The Oxford Companion to Food, Alan Davidson

“By reason of the rough weather” – nothing at all to do with the drinking and booze in the cake, then?

The French version of the game, according to 16th century writer Étienne Pasquier, included forcing the youngest child in the house to sit under the table and, as the master of the house cut the cake, shout out the names of the recipient of each slice. The idea was that the child (ignorant of the rank or age of the assembled diners and – importantly – unable to see which piece the bean was in) would call out the names of the guests in whichever order took their fancy.

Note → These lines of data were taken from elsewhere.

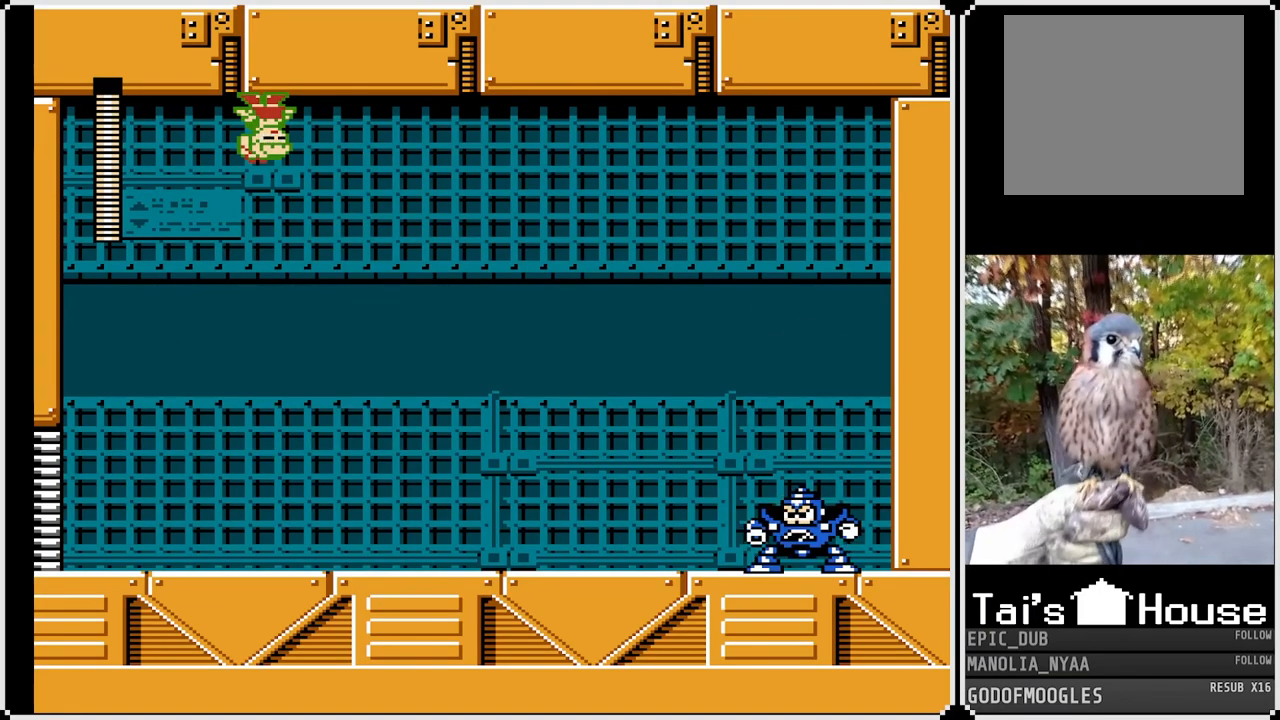
{"buttons": ["SQUARE"], "left_stick": "center", "right_stick": "center", "events": []}
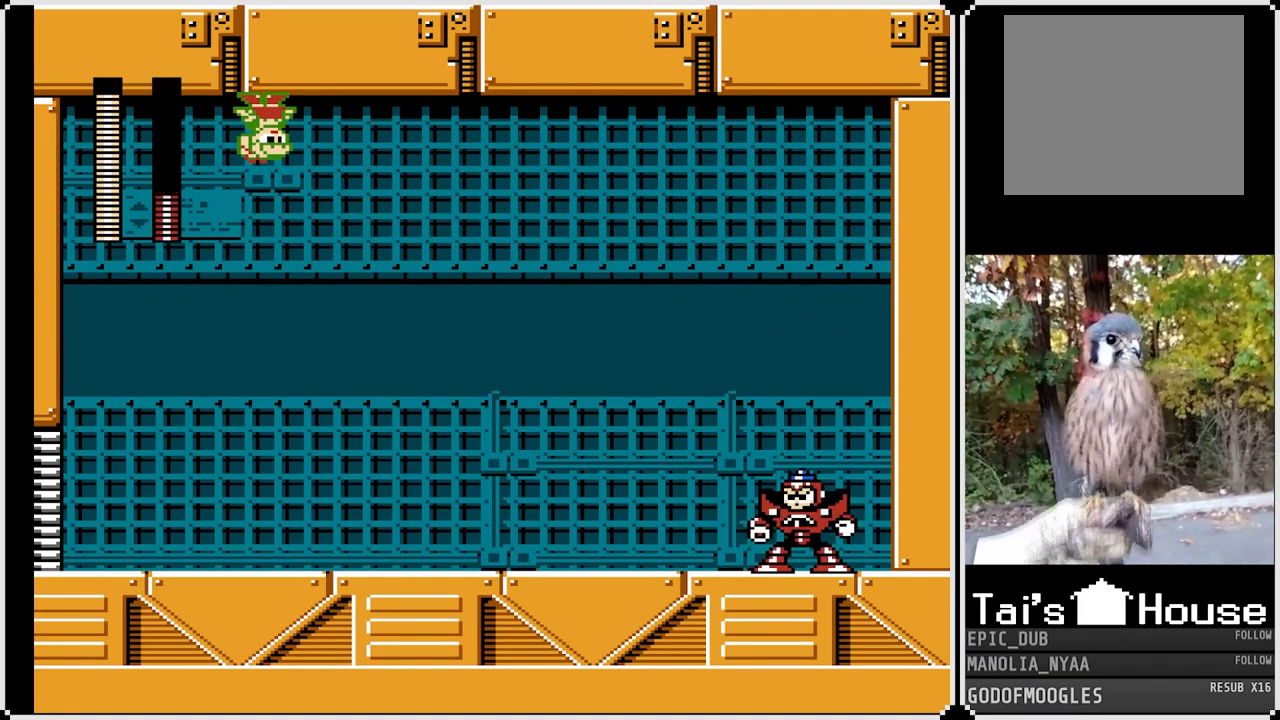
{"buttons": ["SQUARE"], "left_stick": "center", "right_stick": "center", "events": []}
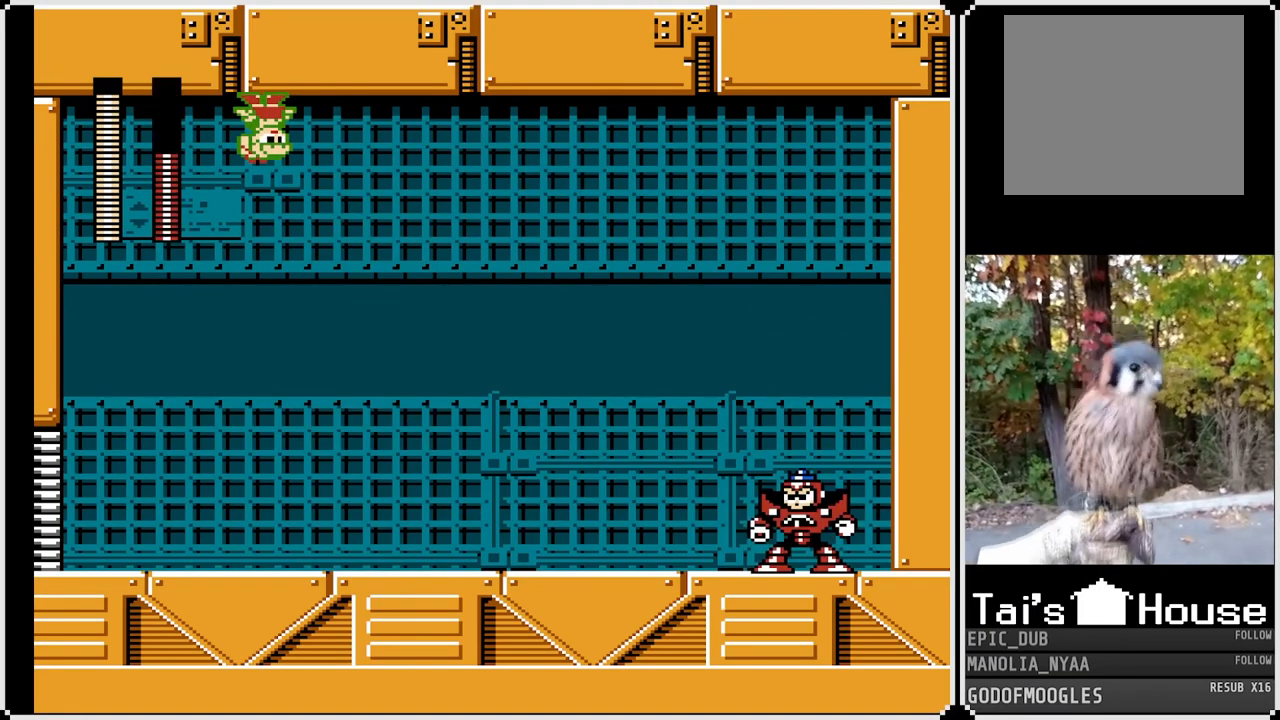
{"buttons": ["SQUARE", "DPAD_RIGHT"], "left_stick": "center", "right_stick": "center", "events": [[200, "DPAD_RIGHT", "down"]]}
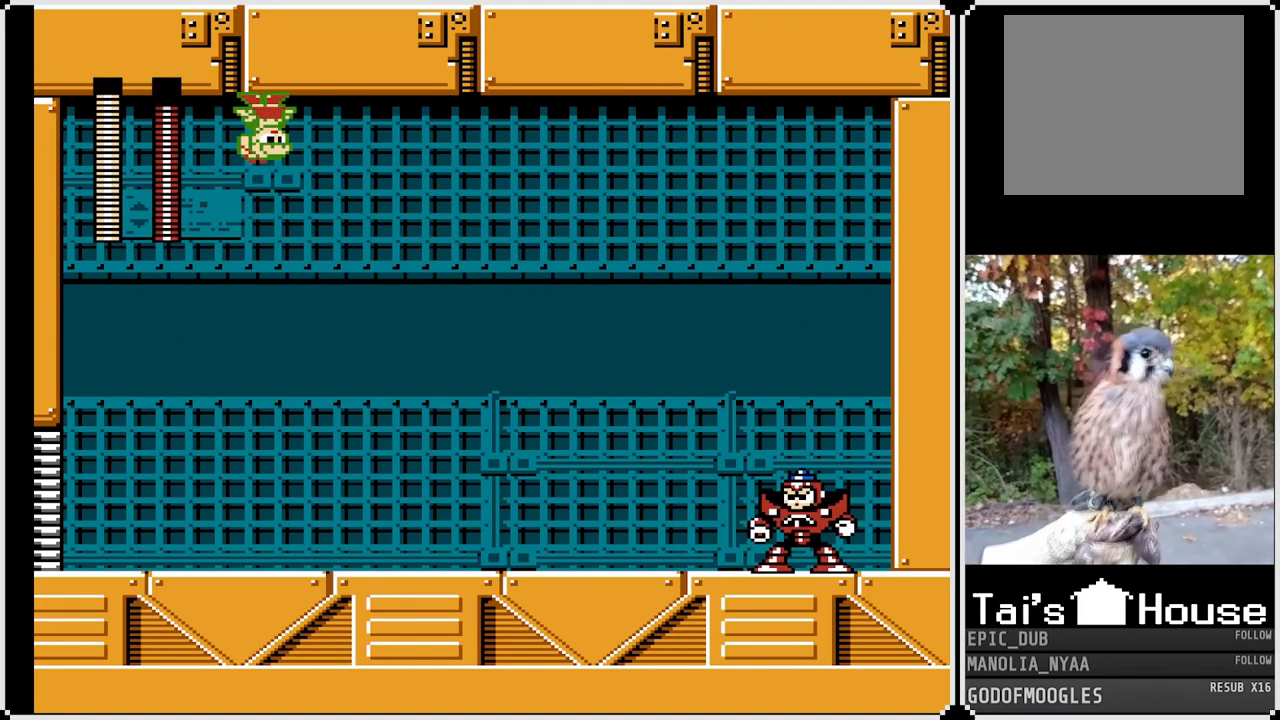
{"buttons": ["SQUARE", "DPAD_RIGHT"], "left_stick": "center", "right_stick": "center", "events": []}
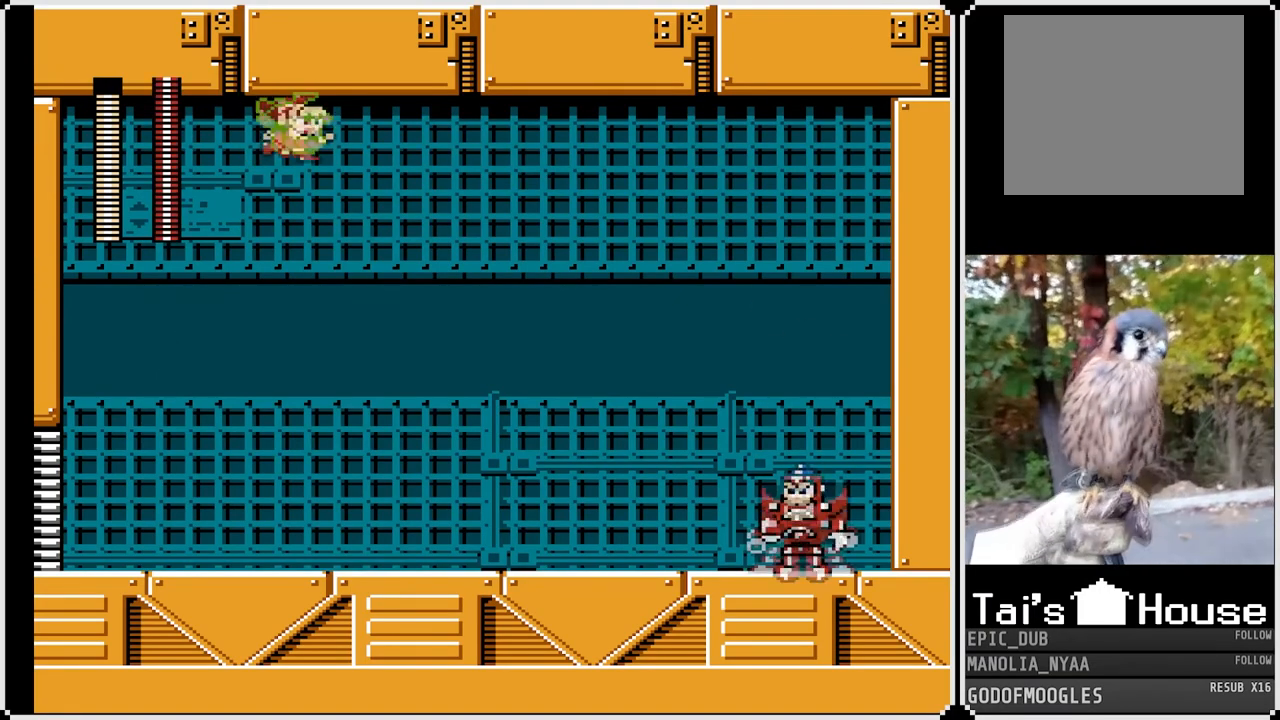
{"buttons": ["SQUARE"], "left_stick": "center", "right_stick": "center", "events": [[283, "DPAD_RIGHT", "up"]]}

The result of this was that it was completely random who received the lucky slice.

The idea of putting a bean or counter into a cake in order to crown a ‘king’ seems to have been one that was shared across many European countries – not just Britain and France. It’s a tradition that maybe had roots in the ancient Roman festival of Saturnalia. This was a December-time feast in honour of the Roman god Saturn and as part of the celebrations a ‘ruler’ would be appointed by lot from each household to be the master for the day.

As with anything like this, it’s impossible to say for sure that the Twelfth Night game developed from the games played during Saturnalia, but its popularity across multiple European countries and the vagueness of its origins suggests there may be some links.

Whatever the origins may be, my family prefers the French version to the ‘sluts and cuckolds’ version. This is partly because it’s a lot less awkward to see your dad crowned a ‘king’ than a ‘slut’, but also because it allows us to (lovingly) berate my younger sister and shout at her to “get under the table and stay there, you ignorant child!”

She is 26 years old.

Galette des Rois or Fry Blaunched?

There’s another reason my family prefers the French version of Twelfth Night cake to the English one. We’re usually too full of Christmas pudding and Christmas cake by Twelfth Night to feel excited about another fruitcake, but the French version – called a Galette des Rois – is nothing like that. Traditional Galette des Rois are puff pastry discs filled with frangipane. They are quick, simple and utterly delicious.

The trouble was I couldn’t find an original recipe for Galette des Rois. They must exist, but my modern French is bad enough, and my Middle French is non-existent.

What I did find was something that I though might capture an essence of them. It was in Forme of Cury, a 14th century cookbook compiled by the master cooks of Richard II. Many English recipes at this time took inspiration from French recipes and in fact quite a few recipes in F.o.C. share similarities with recipes in a contemporaneous French work, Le Viandier de Taillevent. Just to be clear, though, I’m not at all saying the experiment I tried today was a precursor to modern Galette des Rois.

Fry Blaunched
Take Almandes blaunched and grynde hem al to doust, do þise in a thynne foile. close it þerinnne fast. and fry it in Oile. clarifie hony with Wyne. & bake it þerwith

Take blanched almonds and grind them to powder and place them on a [thin sheet of pastry]. Close it therein and fry it in oil. Add clarified honey and wine and bake it therewith.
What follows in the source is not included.